*** Opening of Reading passage ***

Professor Christopher Forsyth raised a number of questions about the likely attitude of the courts should Judicial Review proceedings be pursued in this context. Noting that clause 1(1) of the UK Bill imposes a general duty upon the Secretary of State to ensure that the net UK carbon account for the year 2050 meets the baseline target (-80%), Forsyth observed that there is no indication that the duty is owed to any particular individual or class of individual or body or class of body. Such duties, notwithstanding their appearance in statutes, should be seen as imposing ‘political’ and not ‘legal duties’.
In his written evidence to the Joint Committee on the Draft UK Climate Change Bill, William Wilson responded on behalf of environmental lawyers who were asked to comment on whether the long-term target-based duty in clauses 1(1) and 2(1) were novel from a constitutional perspective, and to consider whether there were other similar examples on the statute book. He noted that the duties in the Bill were very wide ranging and would affect many sectors of the economy, and in that sense they were new. But it was certainly not unknown for binding targets to be agreed, particularly at the European level, and then applied by a variety of different means in national environmental laws. He cited the examples of the Water Framework Directive 2000/60/EC (Article 4) that requires that inland and coastal waters in the European Union achieve “good status” by 2015. Other examples include the Fourth Air Quality Daughter Directive 2004/107/EC, the UK Environment Act 1995, and the Landfill Directive 1999/31/EC.
Forsyth’s comments to the Joint Committee are consistent with a position set out by Mark Elliott in the publication, Parliamentary Brief (March, 2010). Noting the increasing regularity with which legislation is enacted that imposes targets on government ministers, Elliott describes the “aspirational” nature of such legislation where it lays down requirements that are largely unenforceable in a legal sense.
On clause 1(1) of the Climate Change Act 2008, Elliott cites Rodney Austin, also writing in Parliamentary Brief (2007), that where an issue of immense complexity is at stake, with wide scope for political judgment, the courts would be likely to regard ministerial decisions in such an area as either non-justiciable or as ones to which courts should pay substantial deference. Elliott believes that courts are rightly unwilling to second-guess ministerial decisions with consequences for the allocation of scarce resources, given that the immense array of interlocking issues raised by such decisions make their assessment by means of the forensic process inappropriate.
There has been much speculation around the reasons for the Minister’s decision to drop explicit science-based targets in the range adopted in the UK legislation (80%) and recommended by the European Council (80-95%) by 2050 on the basis of research produced by the Intergovernmental Panel on Climate Change (IPCC). At the outset it is important to note that the decision to drop ambitious headline targets is inseparable from the Minister’s equally significant decision to depart from the overall intention and design of the UK legislation, notably the establishment of an independent Climate Change Committee and a series of automatic triggers for on-going analysis, reporting and iteration of carbon budgets and policy adjustments.

*** Close of Reading passage ***

### Required work
1. In the passage on climate change legislation, which directive did William Wilson cite as requiring inland and coastal waters in the European Union to achieve "good status" by 2015?
2. Rewrite the part of the passage on climate change legislation starting at "On clause 1(1)" and ending at "forensic process inappropriate.", with "ministerial decisions" changed to "government decisions".

*** Opening of Entries provided ***

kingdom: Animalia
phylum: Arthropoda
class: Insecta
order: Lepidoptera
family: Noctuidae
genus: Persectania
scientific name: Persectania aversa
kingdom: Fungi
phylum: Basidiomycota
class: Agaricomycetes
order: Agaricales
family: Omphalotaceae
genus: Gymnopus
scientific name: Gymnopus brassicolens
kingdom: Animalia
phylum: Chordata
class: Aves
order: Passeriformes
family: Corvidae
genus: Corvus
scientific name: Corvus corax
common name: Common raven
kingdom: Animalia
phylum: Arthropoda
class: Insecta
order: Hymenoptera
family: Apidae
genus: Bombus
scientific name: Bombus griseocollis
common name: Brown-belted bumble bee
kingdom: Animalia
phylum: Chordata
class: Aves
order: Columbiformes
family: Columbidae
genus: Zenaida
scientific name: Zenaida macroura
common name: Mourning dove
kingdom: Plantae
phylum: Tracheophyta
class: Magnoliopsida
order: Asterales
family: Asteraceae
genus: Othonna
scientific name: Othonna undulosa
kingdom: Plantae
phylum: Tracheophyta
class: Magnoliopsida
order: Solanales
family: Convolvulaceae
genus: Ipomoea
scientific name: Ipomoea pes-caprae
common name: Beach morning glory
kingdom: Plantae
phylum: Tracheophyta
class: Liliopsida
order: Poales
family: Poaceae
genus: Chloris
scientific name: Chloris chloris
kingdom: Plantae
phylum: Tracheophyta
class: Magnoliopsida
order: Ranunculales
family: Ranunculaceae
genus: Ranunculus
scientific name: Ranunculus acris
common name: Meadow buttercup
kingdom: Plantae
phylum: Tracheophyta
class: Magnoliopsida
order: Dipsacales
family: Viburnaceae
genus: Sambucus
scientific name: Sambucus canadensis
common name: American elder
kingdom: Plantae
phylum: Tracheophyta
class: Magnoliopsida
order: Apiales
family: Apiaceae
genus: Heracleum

*** Close of Entries provided ***

### Results
1. The Water Framework Directive 2000/60/EC (Article 4).

2.
On clause 1(1) of the Climate Change Act 2008, Elliott cites Rodney Austin, also writing in Parliamentary Brief (2007), that where an issue of immense complexity is at stake, with wide scope for political judgment, the courts would be likely to regard government decisions in such an area as either non-justiciable or as ones to which courts should pay substantial deference. Elliott believes that courts are rightly unwilling to second-guess government decisions with consequences for the allocation of scarce resources, given that the immense array of interlocking issues raised by such decisions make their assessment by means of the forensic process inappropriate.